El precio de las licencias de construcción y las tasas de referencia de los impuestos del sector también debería ser revisadas para favorecer una mayor competitividad en términos de costes. El primer indicador se encareció un 8% en Madrid durante el periodo de gobierno de Manuela Carmena (2015-2019) y ha experimentado subidas aún mayores en otras ciudades como Barcelona.

Pero, no lo olvidemos, hay otro problema en la mesa que no se puede cuantificar de forma precisa, pero que encarece sistemáticamente la operativa del sector. Y es que, sin duda, existe un enorme riesgo político asociado a los procesos del mercado inmobiliario. Tomemos el caso de Barcelona. La alcaldía de Ada Colau se dedica a comprar precios privados a precio de oro, inflando y distorsionando las dinámicas del mercado. Además, el consistorio protege de forma activa al movimiento okupa, al que brinda respaldo institucional y normativo. No solo eso: Colau también amenaza de forma activa a los propietarios de vivienda, planteando expropiaciones a quienes no den a su propiedad el uso que desea la alcaldía. Y, si todo lo anterior no fuese suficiente, no hay que olvidar que en Cataluña se han introducido controles de precios que han hecho que se desplome la oferta de vivienda en alquiler. Todo esto se traduce en costes más altos, en la medida en que los promotores se ven obligados a incluir estos posibles obstáculos en los precios que ofrecen a los compradores.

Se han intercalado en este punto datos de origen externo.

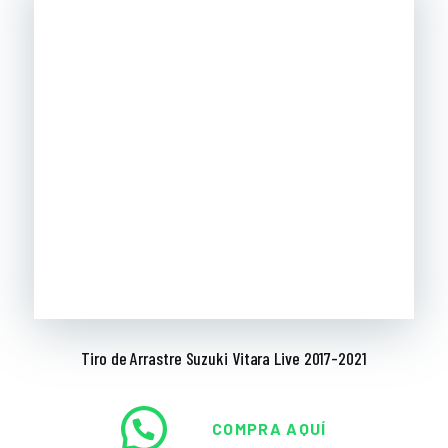
Tiro de Arrastre Suzuki Vitara Live 2017-2021
COMPRA AQUÍ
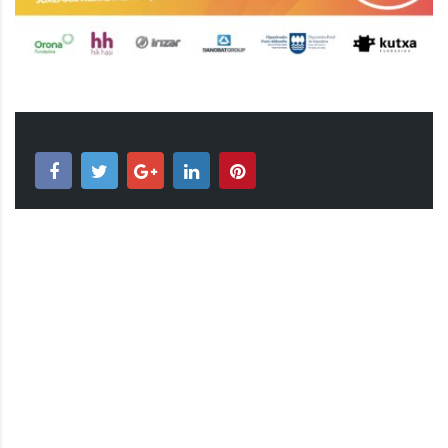
TAPUNTU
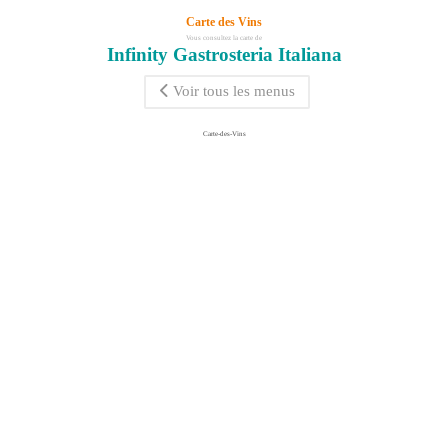
Carte des Vins
Vous consultez la carte de
Infinity Gastrosteria Italiana
Voir tous les menus
Carte-des-Vins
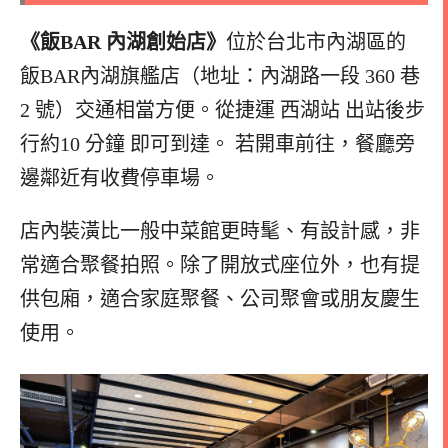
《飯BAR 內湖創始店》
位於台北市內湖區的
飯BAR內湖旗艦店（地址：內湖路一段 360 巷
2 號）交通相當方便。從捷運 西湖站 出站後步
行約10 分鐘 即可到達。 若開車前往，餐廳旁
邊鄰近有收費停車場。
店內裝潢比一般中菜館更時髦、有設計感，非
常適合聚餐拍照。除了開放式座位外，也有提
供包廂，適合家庭聚餐、公司聚會或朋友慶生
使用。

De modo que, ante la subida de los precios de coste de los materiales de construcción, y ante la escalada de otros factores como los tipos de interés o la mano de obra, parece lógico plantear una ronda de medidas de desregulación que suavicen los enormes costes regulatorios asociados al desarrollo de un bien de primera necesidad como es la vivienda.